With more control, we find that there is less state to manage. Additionally, we were previously finding that much state was interconnected and in some cases incompatible. The complexity of managing those results was at times quite difficult. So far, our fixed function driver has 45 workarounds for specific bugs that are paired with the text strings returned from opengl for GL_RENDERER. In many cases, those disable code paths that we would prefer to have available were it not that they had stability problems.
By contrast, we are able to use a common code base to target both dx9 and opengl using shaders. Approximately two thirds of the code, both on the shader side and on the C++ side, are in the platform-independent section. This is especially impressive since the shaders are nominally in a different programming language (albeit fairly similar).
Shaders allow for techniques that simply cannot be accomplished with reasonable performance in a real-time graphics system. One of the more spectacular examples of these is shadow maps. Although basic shadow mapping could be achieved in fixed function, aliasing artifacts make the technique impractical in such systems. Multisampled shadow maps greatly reduce the visual problems that are inherent with the algorithm.

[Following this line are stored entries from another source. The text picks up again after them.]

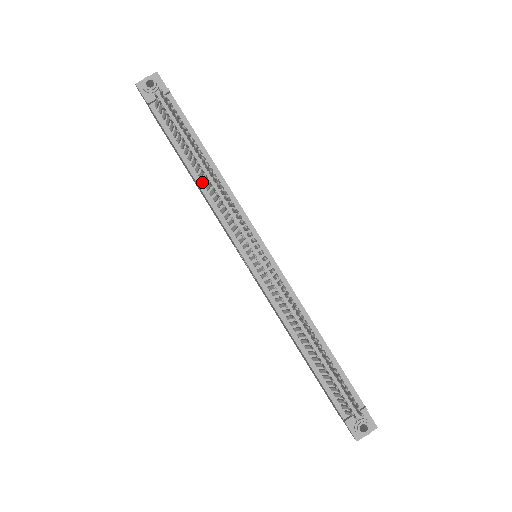
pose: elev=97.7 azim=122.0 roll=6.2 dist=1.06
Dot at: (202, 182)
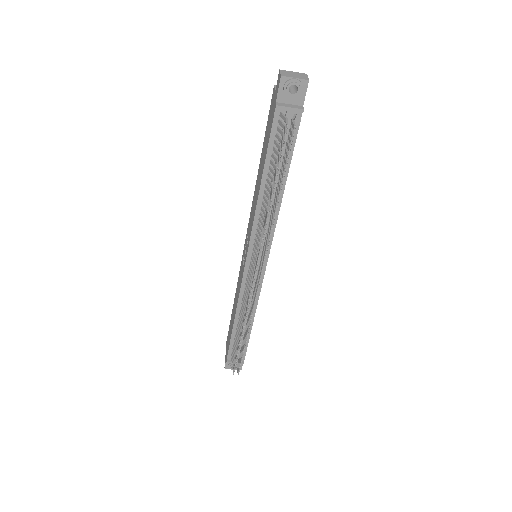
Dot at: (263, 196)
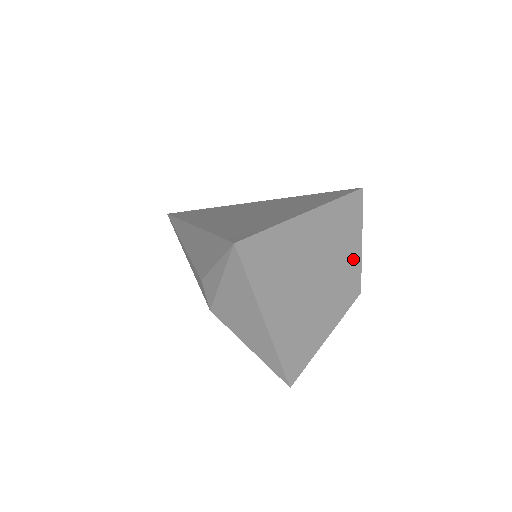
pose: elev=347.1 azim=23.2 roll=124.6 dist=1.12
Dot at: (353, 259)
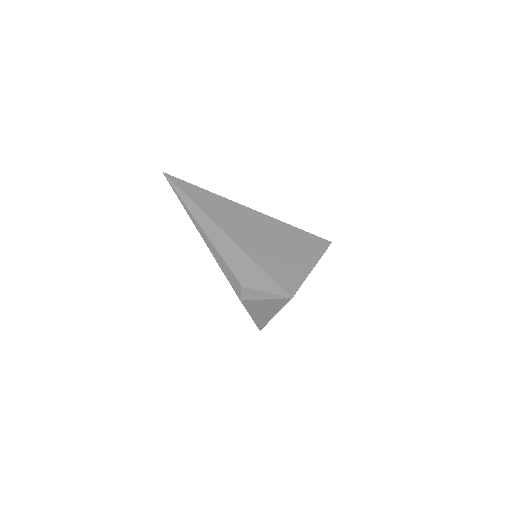
Dot at: occluded
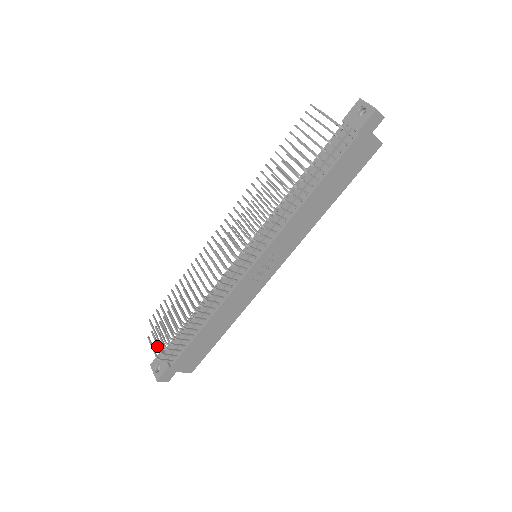
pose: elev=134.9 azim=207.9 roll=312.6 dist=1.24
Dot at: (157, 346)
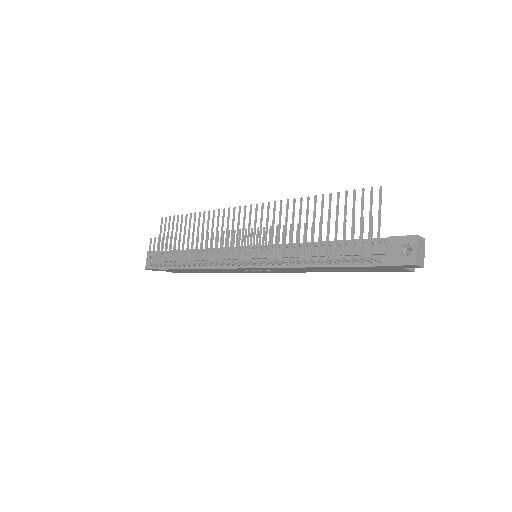
Dot at: (152, 254)
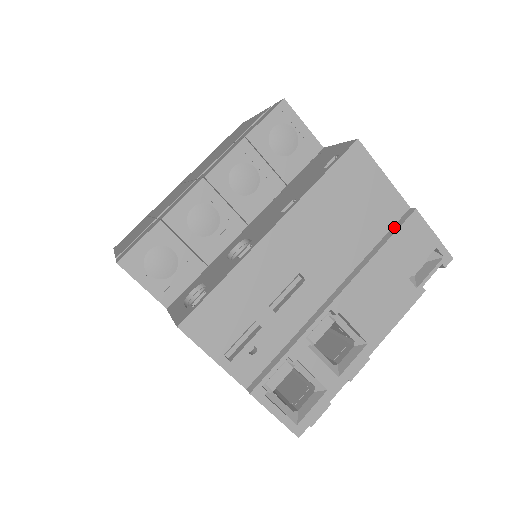
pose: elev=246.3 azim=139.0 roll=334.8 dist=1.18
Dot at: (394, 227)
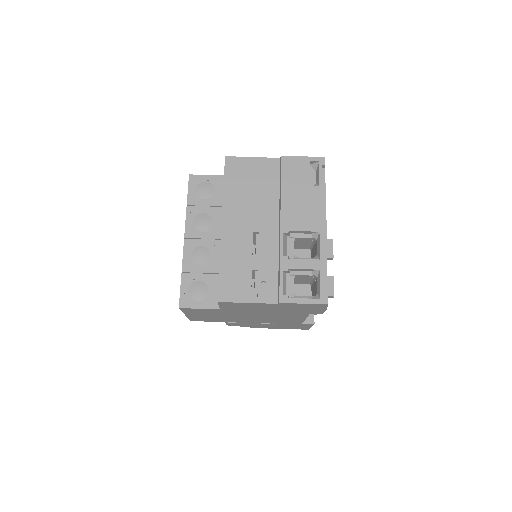
Dot at: (280, 173)
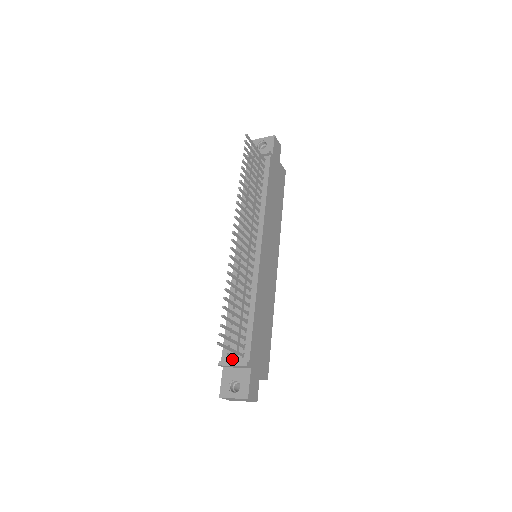
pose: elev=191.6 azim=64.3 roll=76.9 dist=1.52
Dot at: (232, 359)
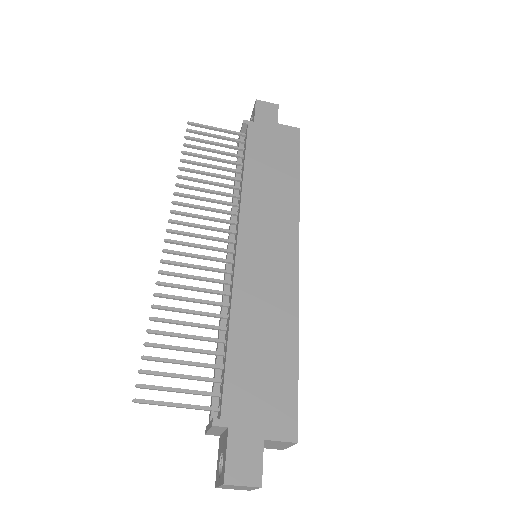
Dot at: (209, 420)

Another area where shaders help is in the handling of transparency. Transparency is an inherently tricky problem in graphics because blending needs to be done with a consistent ordering, usually back to front. In the past, that was done by deferring and then sorting primitives. Depth peeling avoids that sorting by peeling off one layer at a time in the pixel shader. It requires multiple passes, but all the data can be kept resident on the GPU, so it is usually a big net performance win. This technique belongs in both the performance and fidelity categories because it delivers improvements to both.
Post-processing image-based effects can also add significantly to the perceived quality of the images. Bloom fakes some of the perception of high dynamic range by blurring highlights such that they affect a larger area than normal. Also particularly compelling are the effects that take the depth buffer as part of their input. Pixel shader-based silhouette edge detection produces cleaner results than standard techniques, because the edges do not stitch against the neighboring faces. Screen-space ambient occlusion gets some of the effects of global illumination at a tiny fraction of the cost (2 milliseconds as opposed to 2 minutes). Since these effects operate only on the output images, they could to some degree be retrofitted into a graphics system that was in all other ways a fixed function implementation. However, shaders can transform their outputs into slightly different forms that greatly improve the effectiveness of these techniques.
Future generations will continue to bring ever more powerful concepts to the table, none of which will be accessible without the use of shaders. In particular, we at Tech Soft 3D are looking forward to taking advantage of the tessellation shader pipeline stage that was introduced with Direct3D 11, and implementing a technique similar to depth peeling except that it does not require multiple passes.
In case the above-mentioned reasons are not enough to convince you to switch to shaders, it is worth mentioning that, beginning with version 10, Direct3D completely eliminated fixed function. At least for the Direct3D side of things, the fixed function pipeline has ceased to exist.